A close look at the way May Billinghurst's disability was used by the WSPU, with her full and informed acquiescence, can tell us much about the movement's skill with spin. For although her appearance of physical frailty was accentuated by her wheelchair, the message she carried was essentially the same as those of other suffragette demonstrators: "Look at us. We are compromising both our delicate physiques and our ladylike demeanour for our cause. We are doing this because we have been left with no alternative." In committing acts which were socially unacceptable the suffragettes asked the public to recognise their desperation, their vulnerability.
(5) Henry Nevinson, Votes for Women (24th November 1911)
Going to Cannon Row between 9.30 and 10.00 I found arrested women being brought in there every few minutes. The numbers in that station alone had reached 180 by 9.50. Just at that time as I was returning to Whitehall I met Miss Billinghurst, that indomitable cripple, being carried shoulder high by four policemen in her little tricycle or wheel-cart that she propels with her arms. Amid immense cheering from the crowd she followed the rest into the police station.
(6) Lilian Lenton, The Women's Bulletin (11th September 1953)
She (May Billinghurst) would set out in her chair with many little packages from which, when they were turned upside down, there flowed a dark brown sticky fluid, concealed under the rug which covered her legs. She went undeviatingly from one pillar box to another, sometimes alone, sometimes with another suffragette to do the actual job, dropping a package into each one.
(7) May Billinghurst, speech to the jury at the Old Bailey (10th January, 1913)
The government authorities may further maim my body by the torture of forcible feeding as they are torturing weak women in prison at the present time.
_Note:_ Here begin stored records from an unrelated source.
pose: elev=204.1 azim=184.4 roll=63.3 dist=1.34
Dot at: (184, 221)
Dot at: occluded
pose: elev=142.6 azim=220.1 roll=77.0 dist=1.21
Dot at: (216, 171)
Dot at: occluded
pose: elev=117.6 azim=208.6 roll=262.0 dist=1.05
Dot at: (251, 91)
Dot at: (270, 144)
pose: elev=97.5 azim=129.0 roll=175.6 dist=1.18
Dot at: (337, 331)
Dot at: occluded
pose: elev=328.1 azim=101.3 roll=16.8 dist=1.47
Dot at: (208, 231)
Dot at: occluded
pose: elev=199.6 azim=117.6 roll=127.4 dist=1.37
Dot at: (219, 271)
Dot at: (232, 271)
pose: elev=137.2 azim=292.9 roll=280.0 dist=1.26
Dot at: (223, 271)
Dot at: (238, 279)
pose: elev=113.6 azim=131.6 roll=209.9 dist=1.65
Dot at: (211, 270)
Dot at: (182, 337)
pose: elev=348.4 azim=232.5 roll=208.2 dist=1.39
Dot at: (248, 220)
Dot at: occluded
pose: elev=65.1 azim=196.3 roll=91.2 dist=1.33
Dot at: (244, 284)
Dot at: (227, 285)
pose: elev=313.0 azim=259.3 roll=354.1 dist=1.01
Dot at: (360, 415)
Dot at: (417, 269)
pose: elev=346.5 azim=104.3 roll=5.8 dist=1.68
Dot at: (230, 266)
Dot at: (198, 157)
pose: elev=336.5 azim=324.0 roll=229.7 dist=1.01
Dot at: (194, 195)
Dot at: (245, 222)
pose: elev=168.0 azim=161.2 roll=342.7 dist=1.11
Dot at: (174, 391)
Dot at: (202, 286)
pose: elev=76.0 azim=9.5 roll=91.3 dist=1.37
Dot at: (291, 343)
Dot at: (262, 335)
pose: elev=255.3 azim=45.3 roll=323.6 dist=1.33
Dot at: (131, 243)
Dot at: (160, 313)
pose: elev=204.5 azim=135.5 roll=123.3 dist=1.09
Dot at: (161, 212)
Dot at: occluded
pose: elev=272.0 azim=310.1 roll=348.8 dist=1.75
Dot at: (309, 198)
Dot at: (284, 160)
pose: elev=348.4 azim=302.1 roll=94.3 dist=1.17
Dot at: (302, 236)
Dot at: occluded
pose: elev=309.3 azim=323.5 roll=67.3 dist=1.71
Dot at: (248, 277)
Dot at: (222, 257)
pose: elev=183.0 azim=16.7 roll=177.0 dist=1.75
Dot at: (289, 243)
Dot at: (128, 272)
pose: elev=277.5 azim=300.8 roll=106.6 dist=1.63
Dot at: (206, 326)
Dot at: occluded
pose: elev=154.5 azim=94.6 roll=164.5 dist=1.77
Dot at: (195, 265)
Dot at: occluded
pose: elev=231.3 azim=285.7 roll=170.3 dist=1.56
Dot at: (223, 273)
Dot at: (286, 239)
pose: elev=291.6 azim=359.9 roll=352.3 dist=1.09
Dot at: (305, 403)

They may even kill me in the process for I am not strong, but they cannot take away my freedom of spirit or my determination to fight this good fight to the end.
(8) May Billinghurst, account of being force-fed in Holloway Prison in January, 1913.
I just laid on my back and endured it all - on Sunday I was very weak and on Sunday night I tried to get out to the bell because my head was swimming round so I fell on the floor and fainted... My head was forced back and a tube jammed down my nose. It was the most awful torture. I groaned with pain and I coughed and gulped the tube up and would not let it pass down my throat. Then they tried the other nostril and they found that was smaller still and slightly deformed, l suppose from constant hay-fever. The new doctor said it was impossible to get the tube down that one so they jammed it down again through the other and I wondered if the pain was as bad as child-birth. I just had strength and will enough to vomit it up again and I could see tears in the wardresses' eyes.